Chuck Bradley

No. 53, 88, 81
- Positions: Tight end, center

Personal information
- Born: October 13, 1950 Hinsdale, Illinois, U.S.
- Died: October 8, 2022 (aged 71)
- Listed height: 6 ft 6 in (1.98 m)
- Listed weight: 243 lb (110 kg)

Career information
- High school: Menlo-Atherton (Atherton, California)
- College: Oregon
- NFL draft: 1973: 2nd round, 52nd overall pick

Career history
- Miami Dolphins (1973); Southern California Sun (1974–1975); San Diego Chargers (1975–1977); Chicago Bears (1977);

Awards and highlights
- Super Bowl champion (VIII);
- Stats at Pro Football Reference

= Chuck Bradley (tight end) =

American football player (1950–2022)

Charles John Bradley (October 13, 1950 – October 8, 2022) was an American professional football tight end who played three seasons in the National Football League (NFL) with the San Diego Chargers and Chicago Bears. He was selected by the Miami Dolphins in the second round of the 1973 NFL draft after playing college football at the University of Oregon. Bradley was also a member of the Southern California Sun of the World Football League (WFL).

==Early life and college==
Charles John Bradley was born on October 13, 1950, in Hinsdale, Illinois. He attended Menlo-Atherton High School, in Atherton, California.

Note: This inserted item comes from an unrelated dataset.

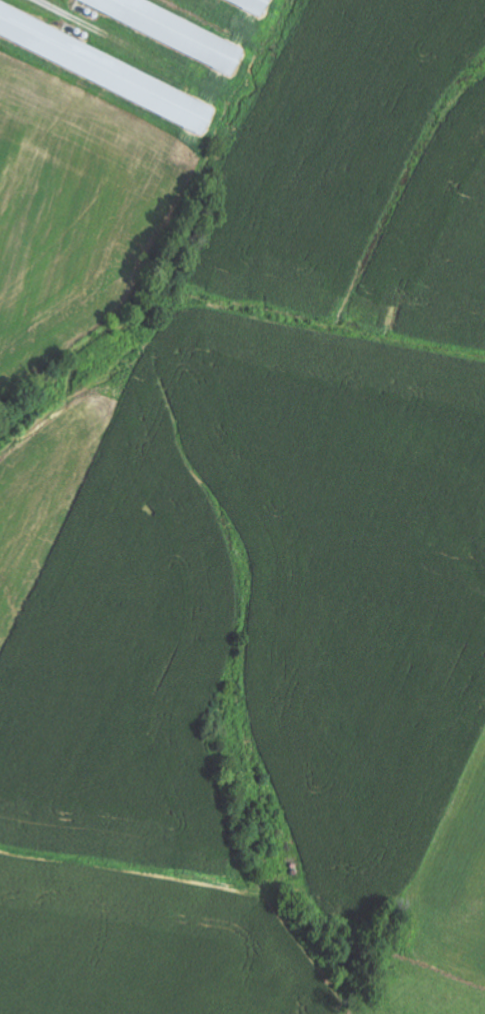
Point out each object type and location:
building: (257, 4)
building: (106, 68)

Bradley played college football for the Oregon Ducks of the University of Oregon. He caught 12 passes for 202 yards and one touchdown in 1971 as a tight end. He converted to center in 1972. After the 1972 season, Bradley was invited to play in the Senior Bowl and the East–West Shrine Game.

==Professional career==
Bradley was selected by the Miami Dolphins in the second round, with the 52nd overall pick, of the 1973 NFL draft as a guard and center. He never played for the Dolphins. He was injured during the 1973 preseason and placed on injured reserve and then waived by the Dolphins before the 1974 season.

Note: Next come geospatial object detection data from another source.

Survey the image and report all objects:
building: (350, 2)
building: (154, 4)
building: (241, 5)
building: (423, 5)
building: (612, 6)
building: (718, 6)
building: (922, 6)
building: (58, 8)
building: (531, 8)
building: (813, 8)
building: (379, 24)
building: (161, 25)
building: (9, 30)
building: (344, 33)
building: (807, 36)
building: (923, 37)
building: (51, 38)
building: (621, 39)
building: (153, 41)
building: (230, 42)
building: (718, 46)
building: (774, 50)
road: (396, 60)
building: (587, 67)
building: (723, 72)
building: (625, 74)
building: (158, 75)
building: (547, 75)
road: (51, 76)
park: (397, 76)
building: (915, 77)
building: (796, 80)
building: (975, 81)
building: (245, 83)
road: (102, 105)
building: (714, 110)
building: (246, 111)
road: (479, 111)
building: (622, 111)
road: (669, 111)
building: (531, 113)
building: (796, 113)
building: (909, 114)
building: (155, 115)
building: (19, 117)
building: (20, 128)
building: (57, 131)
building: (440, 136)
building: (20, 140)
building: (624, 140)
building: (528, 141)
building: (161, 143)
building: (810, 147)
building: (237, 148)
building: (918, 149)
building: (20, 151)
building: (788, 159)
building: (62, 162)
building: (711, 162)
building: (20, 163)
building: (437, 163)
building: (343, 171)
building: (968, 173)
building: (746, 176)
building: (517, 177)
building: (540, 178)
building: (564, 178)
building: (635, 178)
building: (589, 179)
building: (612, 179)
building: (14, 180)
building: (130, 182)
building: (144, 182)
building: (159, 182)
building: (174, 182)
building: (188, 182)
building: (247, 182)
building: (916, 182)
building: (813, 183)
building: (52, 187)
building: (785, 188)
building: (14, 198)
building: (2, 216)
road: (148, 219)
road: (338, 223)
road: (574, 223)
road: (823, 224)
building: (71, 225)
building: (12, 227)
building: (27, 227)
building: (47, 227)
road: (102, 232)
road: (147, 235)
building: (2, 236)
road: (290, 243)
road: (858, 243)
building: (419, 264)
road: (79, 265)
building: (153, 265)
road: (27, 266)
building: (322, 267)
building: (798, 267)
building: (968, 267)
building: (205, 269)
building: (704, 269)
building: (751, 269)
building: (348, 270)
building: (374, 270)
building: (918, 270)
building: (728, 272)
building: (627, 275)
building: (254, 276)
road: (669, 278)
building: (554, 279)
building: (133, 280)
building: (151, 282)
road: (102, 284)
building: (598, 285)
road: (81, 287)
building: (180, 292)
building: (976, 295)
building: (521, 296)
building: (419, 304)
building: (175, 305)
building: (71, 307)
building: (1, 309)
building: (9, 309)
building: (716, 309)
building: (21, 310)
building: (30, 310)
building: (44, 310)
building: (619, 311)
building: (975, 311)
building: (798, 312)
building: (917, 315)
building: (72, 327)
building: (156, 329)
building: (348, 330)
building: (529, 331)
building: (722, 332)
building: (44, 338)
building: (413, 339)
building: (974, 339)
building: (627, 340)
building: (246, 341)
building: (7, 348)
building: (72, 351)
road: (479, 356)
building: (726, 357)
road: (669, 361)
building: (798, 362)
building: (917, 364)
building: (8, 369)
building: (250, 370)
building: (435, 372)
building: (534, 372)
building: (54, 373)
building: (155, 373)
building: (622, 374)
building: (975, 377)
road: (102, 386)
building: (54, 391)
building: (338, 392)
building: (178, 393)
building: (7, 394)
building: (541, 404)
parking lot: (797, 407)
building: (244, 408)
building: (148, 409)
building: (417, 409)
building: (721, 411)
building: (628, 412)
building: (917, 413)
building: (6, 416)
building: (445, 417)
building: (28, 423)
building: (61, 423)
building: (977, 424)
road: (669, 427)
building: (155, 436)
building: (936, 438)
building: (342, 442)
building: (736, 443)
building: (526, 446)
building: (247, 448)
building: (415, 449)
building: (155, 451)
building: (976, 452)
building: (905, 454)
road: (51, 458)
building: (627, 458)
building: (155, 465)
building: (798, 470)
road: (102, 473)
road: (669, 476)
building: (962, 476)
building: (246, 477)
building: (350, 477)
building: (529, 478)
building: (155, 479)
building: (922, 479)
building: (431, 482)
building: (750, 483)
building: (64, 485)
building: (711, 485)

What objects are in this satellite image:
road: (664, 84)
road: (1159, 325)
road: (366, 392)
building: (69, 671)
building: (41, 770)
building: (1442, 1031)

Bradley signed with the Southern California Sun of the World Football League (WFL) on September 17, 1974. He played in nine games for the Sun as a center during the 1974 season. He re-signed with the team on June 12, 1975. Bradley appeared in 12 games as a tight end during the 1975 WFL season, catching 27 passes for 459 yards and one touchdown.

Bradley was signed by the San Diego Chargers on November 26, 1975. He played in four games at tight end during the 1975 NFL season and caught one pass for 42 yards. He played in seven games for the Chargers in 1976 and recorded one reception for seven yards. Bradley played in one game for San Diego in 1977 before being released on September 19, 1977.

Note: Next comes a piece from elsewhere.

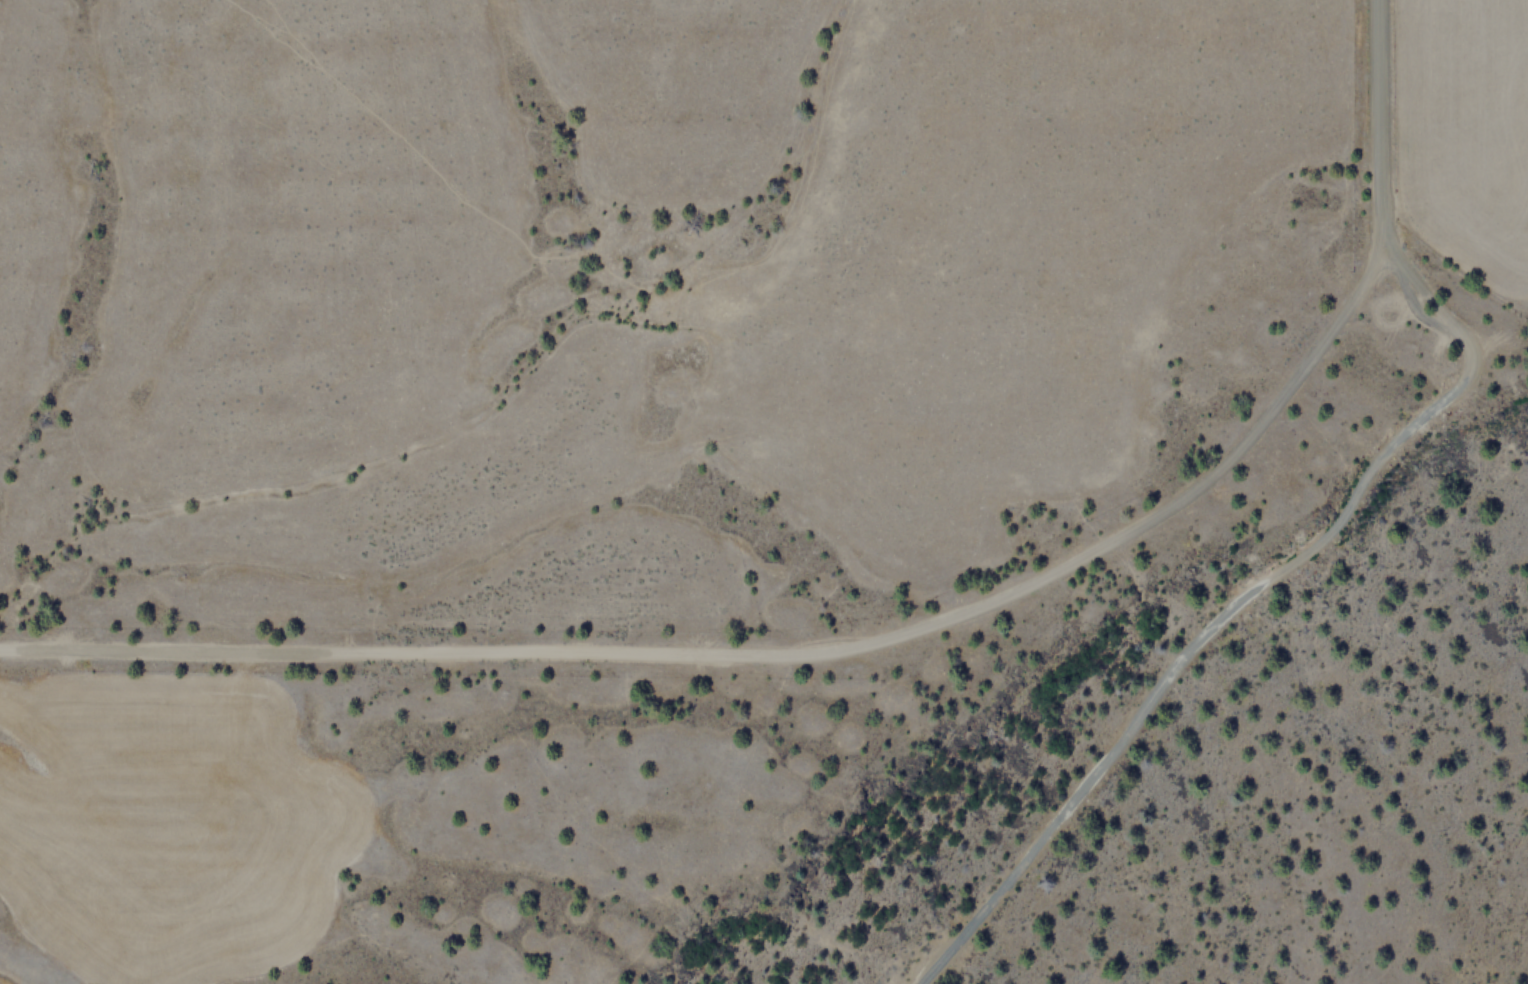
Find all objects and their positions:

Bradley signed with the Chicago Bears on September 28, 1977. He played in seven regular season games and one postseason game for the Bears during the 1977 season. He was released on August 27, 1978.

==Personal life==
Bradley graduated from Portland State University with a master's degree. He worked as a special education teacher and also started a custom home building company. He died on October 8, 2022, at age 71.